— What you need to do —
Please transcribe each line of every item below with no changes.

Entries drawn from a collection:
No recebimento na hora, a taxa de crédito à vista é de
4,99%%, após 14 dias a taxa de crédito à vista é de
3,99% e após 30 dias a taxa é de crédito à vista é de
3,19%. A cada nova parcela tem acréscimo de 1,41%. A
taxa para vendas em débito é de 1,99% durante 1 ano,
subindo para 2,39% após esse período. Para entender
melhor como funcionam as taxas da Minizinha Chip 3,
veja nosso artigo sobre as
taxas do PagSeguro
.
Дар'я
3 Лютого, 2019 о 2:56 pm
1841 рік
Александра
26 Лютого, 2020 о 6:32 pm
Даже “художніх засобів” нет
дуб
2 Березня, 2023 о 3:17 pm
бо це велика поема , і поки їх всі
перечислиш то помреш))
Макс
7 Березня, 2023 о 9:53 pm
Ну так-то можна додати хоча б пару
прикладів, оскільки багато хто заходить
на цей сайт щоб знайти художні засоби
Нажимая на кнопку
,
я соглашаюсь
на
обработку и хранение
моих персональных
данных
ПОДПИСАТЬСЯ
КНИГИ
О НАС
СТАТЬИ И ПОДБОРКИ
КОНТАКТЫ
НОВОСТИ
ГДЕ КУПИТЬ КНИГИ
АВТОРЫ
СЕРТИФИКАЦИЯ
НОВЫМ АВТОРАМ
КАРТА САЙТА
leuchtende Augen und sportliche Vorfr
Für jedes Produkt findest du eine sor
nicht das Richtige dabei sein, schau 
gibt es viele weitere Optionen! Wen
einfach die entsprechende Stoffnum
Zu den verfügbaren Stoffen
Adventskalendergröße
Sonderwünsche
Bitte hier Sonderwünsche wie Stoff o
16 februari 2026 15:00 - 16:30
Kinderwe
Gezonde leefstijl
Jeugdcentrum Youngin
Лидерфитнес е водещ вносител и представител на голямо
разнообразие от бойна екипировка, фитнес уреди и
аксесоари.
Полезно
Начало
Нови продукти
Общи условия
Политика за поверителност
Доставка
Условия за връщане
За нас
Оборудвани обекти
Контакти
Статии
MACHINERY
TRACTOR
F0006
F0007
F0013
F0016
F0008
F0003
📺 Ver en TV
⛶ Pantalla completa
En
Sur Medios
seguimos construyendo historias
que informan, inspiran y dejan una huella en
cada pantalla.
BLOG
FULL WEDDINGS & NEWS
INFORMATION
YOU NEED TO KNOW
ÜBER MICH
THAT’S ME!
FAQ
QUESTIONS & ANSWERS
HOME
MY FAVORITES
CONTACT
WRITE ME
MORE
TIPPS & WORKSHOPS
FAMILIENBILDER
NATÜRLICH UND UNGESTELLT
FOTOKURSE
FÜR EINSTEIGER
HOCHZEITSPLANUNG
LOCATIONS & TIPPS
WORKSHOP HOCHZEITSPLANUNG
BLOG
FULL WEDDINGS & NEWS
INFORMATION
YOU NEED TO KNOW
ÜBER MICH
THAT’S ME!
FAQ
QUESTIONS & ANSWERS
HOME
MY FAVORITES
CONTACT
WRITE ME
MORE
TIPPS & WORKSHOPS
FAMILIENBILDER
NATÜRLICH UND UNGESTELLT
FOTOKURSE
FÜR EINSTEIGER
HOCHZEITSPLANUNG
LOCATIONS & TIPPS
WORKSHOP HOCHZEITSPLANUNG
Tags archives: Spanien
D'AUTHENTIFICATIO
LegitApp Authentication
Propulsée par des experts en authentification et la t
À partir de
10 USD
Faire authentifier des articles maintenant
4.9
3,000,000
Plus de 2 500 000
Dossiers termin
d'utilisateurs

— Output for this exercise —
No recebimento na hora, a taxa de crédito à vista é de
4,99%%, após 14 dias a taxa de crédito à vista é de
3,99% e após 30 dias a taxa é de crédito à vista é de
3,19%. A cada nova parcela tem acréscimo de 1,41%. A
taxa para vendas em débito é de 1,99% durante 1 ano,
subindo para 2,39% após esse período. Para entender
melhor como funcionam as taxas da Minizinha Chip 3,
veja nosso artigo sobre as
taxas do PagSeguro
.
Дар'я
3 Лютого, 2019 о 2:56 pm
1841 рік
Александра
26 Лютого, 2020 о 6:32 pm
Даже “художніх засобів” нет
дуб
2 Березня, 2023 о 3:17 pm
бо це велика поема , і поки їх всі
перечислиш то помреш))
Макс
7 Березня, 2023 о 9:53 pm
Ну так-то можна додати хоча б пару
прикладів, оскільки багато хто заходить
на цей сайт щоб знайти художні засоби
Нажимая на кнопку
,
я соглашаюсь
на
обработку и хранение
моих персональных
данных
ПОДПИСАТЬСЯ
КНИГИ
О НАС
СТАТЬИ И ПОДБОРКИ
КОНТАКТЫ
НОВОСТИ
ГДЕ КУПИТЬ КНИГИ
АВТОРЫ
СЕРТИФИКАЦИЯ
НОВЫМ АВТОРАМ
КАРТА САЙТА
leuchtende Augen und sportliche Vorfr
Für jedes Produkt findest du eine sor
nicht das Richtige dabei sein, schau 
gibt es viele weitere Optionen! Wen
einfach die entsprechende Stoffnum
Zu den verfügbaren Stoffen
Adventskalendergröße
Sonderwünsche
Bitte hier Sonderwünsche wie Stoff o
16 februari 2026 15:00 - 16:30
Kinderwe
Gezonde leefstijl
Jeugdcentrum Youngin
Лидерфитнес е водещ вносител и представител на голямо
разнообразие от бойна екипировка, фитнес уреди и
аксесоари.
Полезно
Начало
Нови продукти
Общи условия
Политика за поверителност
Доставка
Условия за връщане
За нас
Оборудвани обекти
Контакти
Статии
MACHINERY
TRACTOR
F0006
F0007
F0013
F0016
F0008
F0003
📺 Ver en TV
⛶ Pantalla completa
En
Sur Medios
seguimos construyendo historias
que informan, inspiran y dejan una huella en
cada pantalla.
BLOG
FULL WEDDINGS & NEWS
INFORMATION
YOU NEED TO KNOW
ÜBER MICH
THAT’S ME!
FAQ
QUESTIONS & ANSWERS
HOME
MY FAVORITES
CONTACT
WRITE ME
MORE
TIPPS & WORKSHOPS
FAMILIENBILDER
NATÜRLICH UND UNGESTELLT
FOTOKURSE
FÜR EINSTEIGER
HOCHZEITSPLANUNG
LOCATIONS & TIPPS
WORKSHOP HOCHZEITSPLANUNG
BLOG
FULL WEDDINGS & NEWS
INFORMATION
YOU NEED TO KNOW
ÜBER MICH
THAT’S ME!
FAQ
QUESTIONS & ANSWERS
HOME
MY FAVORITES
CONTACT
WRITE ME
MORE
TIPPS & WORKSHOPS
FAMILIENBILDER
NATÜRLICH UND UNGESTELLT
FOTOKURSE
FÜR EINSTEIGER
HOCHZEITSPLANUNG
LOCATIONS & TIPPS
WORKSHOP HOCHZEITSPLANUNG
Tags archives: Spanien
D'AUTHENTIFICATIO
LegitApp Authentication
Propulsée par des experts en authentification et la t
À partir de
10 USD
Faire authentifier des articles maintenant
4.9
3,000,000
Plus de 2 500 000
Dossiers termin
d'utilisateurs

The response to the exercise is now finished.